Only the lines from the line containing "right shoulder: (161, 135)" to the end of the material belong in the copy; set them down exactly, without pictures.

## Input
- Opening Delimiter -

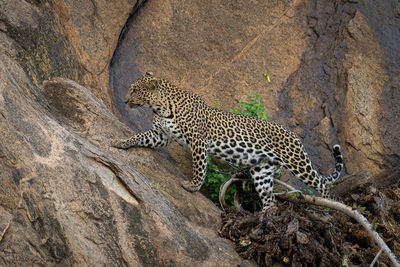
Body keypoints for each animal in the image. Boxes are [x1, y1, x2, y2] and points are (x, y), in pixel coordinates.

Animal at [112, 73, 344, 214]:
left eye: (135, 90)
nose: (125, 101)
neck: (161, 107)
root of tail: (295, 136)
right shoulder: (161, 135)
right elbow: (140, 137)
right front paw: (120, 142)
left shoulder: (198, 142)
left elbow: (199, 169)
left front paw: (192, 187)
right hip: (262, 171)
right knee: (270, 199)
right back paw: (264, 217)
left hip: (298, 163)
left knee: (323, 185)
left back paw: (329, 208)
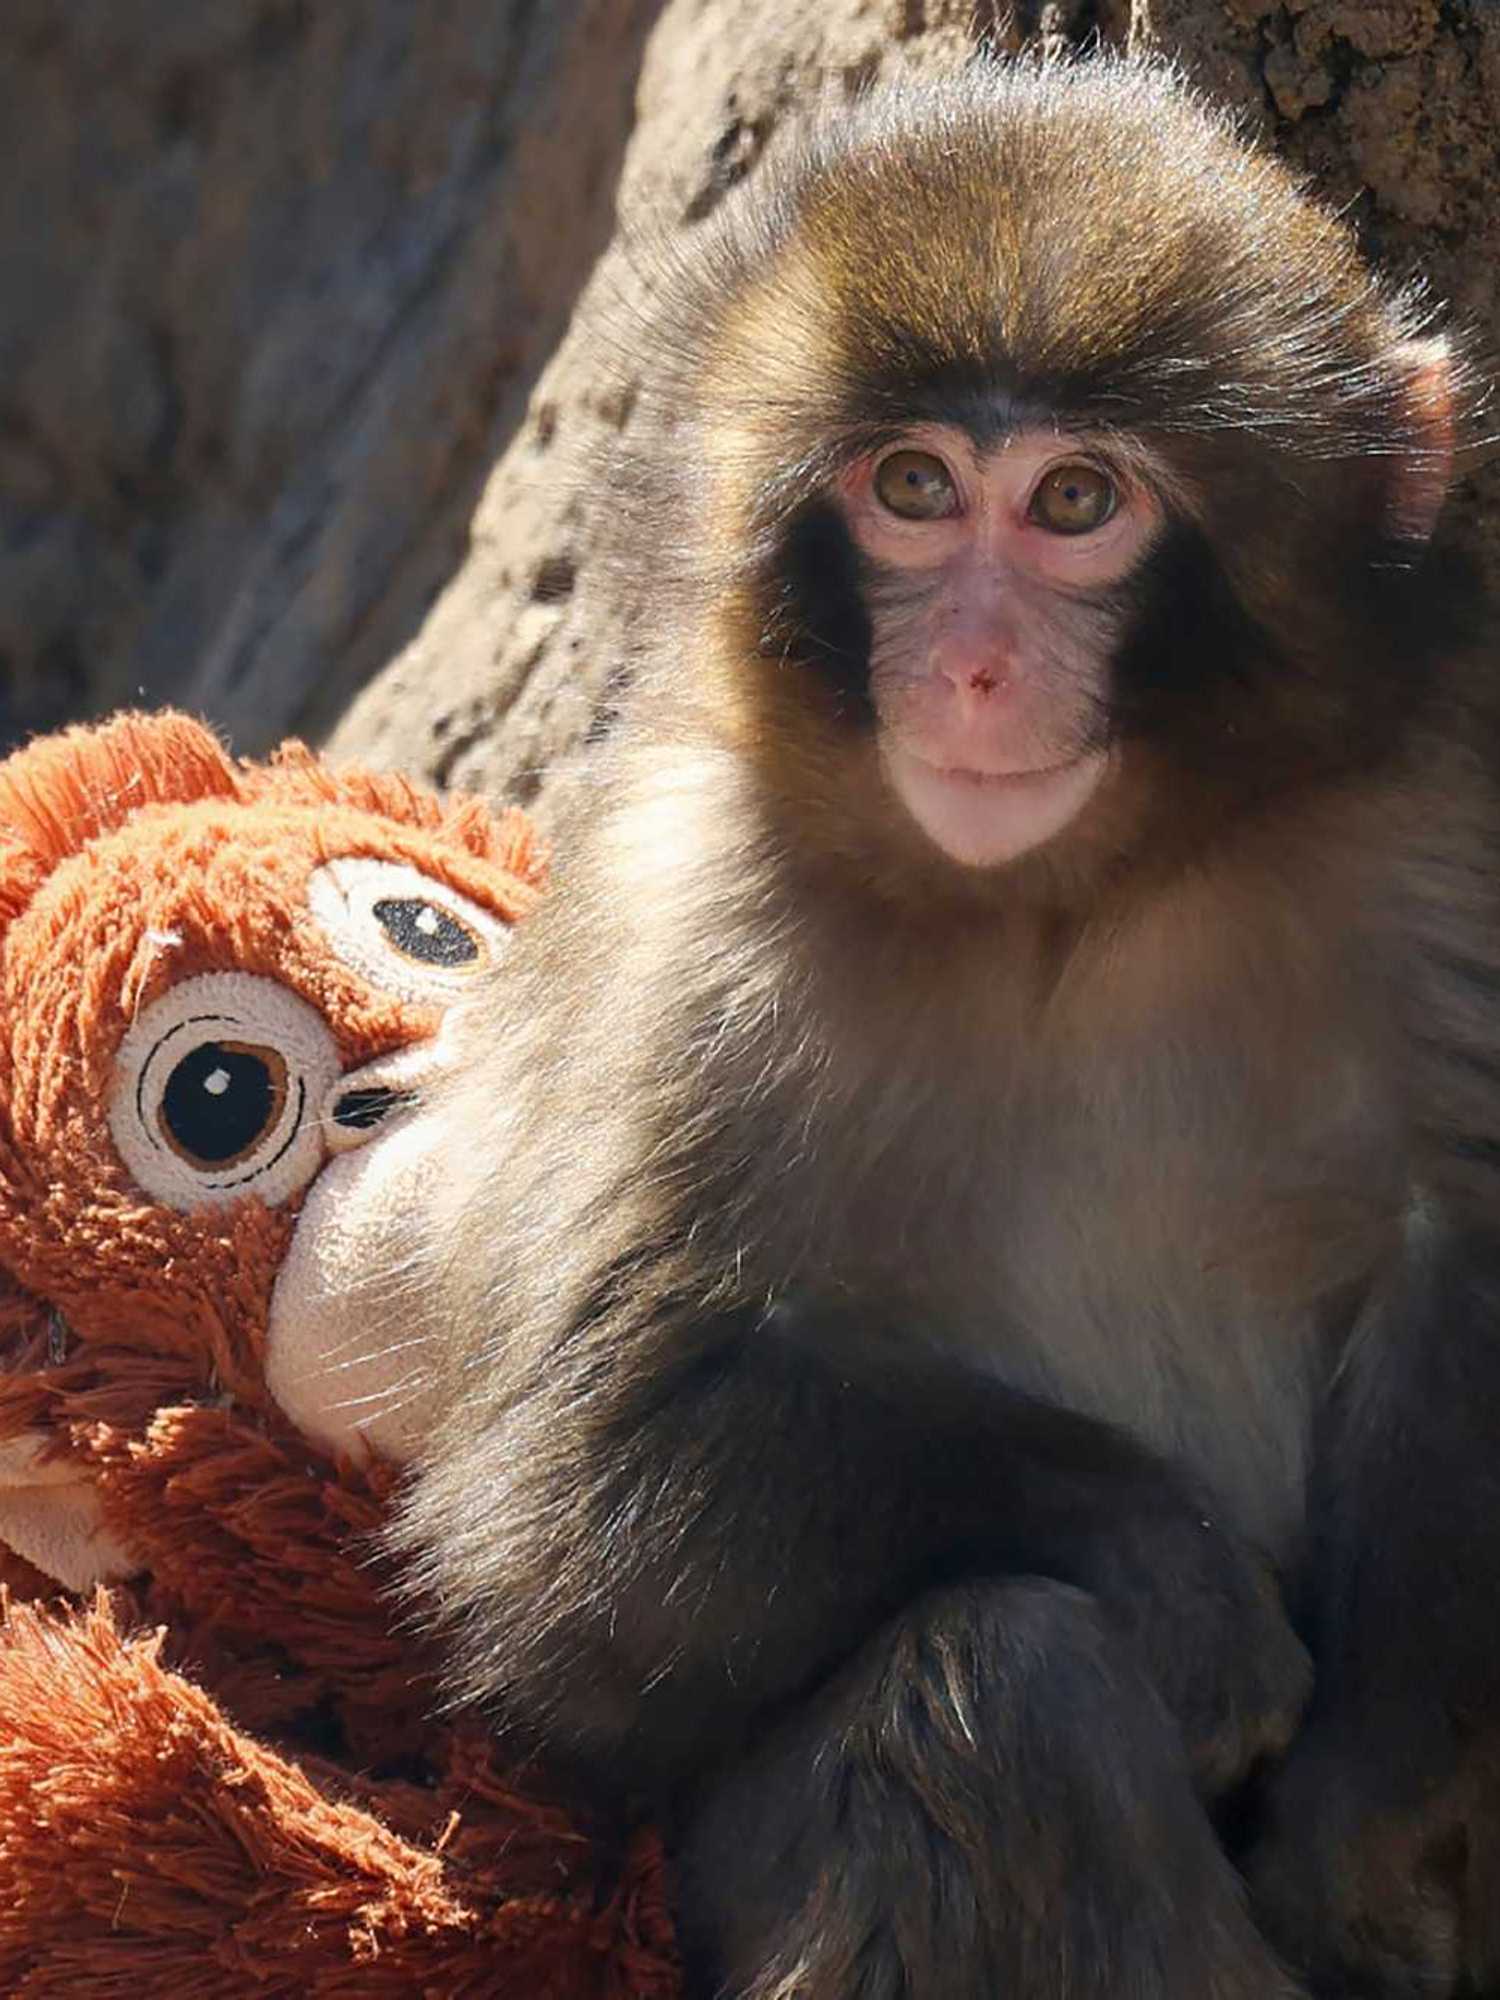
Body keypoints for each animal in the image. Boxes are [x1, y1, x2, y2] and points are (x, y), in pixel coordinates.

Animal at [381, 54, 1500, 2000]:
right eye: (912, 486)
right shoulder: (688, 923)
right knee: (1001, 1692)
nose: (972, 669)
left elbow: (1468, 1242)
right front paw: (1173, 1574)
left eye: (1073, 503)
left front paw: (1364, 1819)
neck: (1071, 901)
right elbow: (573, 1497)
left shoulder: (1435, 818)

- Closing Delimiter -

## Response to this task
right shoulder: (161, 135)
right elbow: (140, 137)
right front paw: (120, 142)
left shoulder: (198, 142)
left elbow: (199, 169)
left front paw: (192, 187)
right hip: (262, 171)
right knee: (270, 199)
right back paw: (264, 217)
left hip: (298, 163)
left knee: (323, 185)
left back paw: (329, 208)
Body keypoints for each animal in the image. Boxes are [x1, y1, x2, y2] and points are (x, y), in pixel coordinates.

Animal at [381, 54, 1500, 2000]:
right eye: (912, 486)
right shoulder: (688, 923)
right knee: (1001, 1692)
nose: (972, 669)
left elbow: (1468, 1242)
right front paw: (1173, 1574)
left eye: (1073, 503)
left front paw: (1364, 1819)
neck: (1071, 901)
right elbow: (573, 1497)
left shoulder: (1435, 818)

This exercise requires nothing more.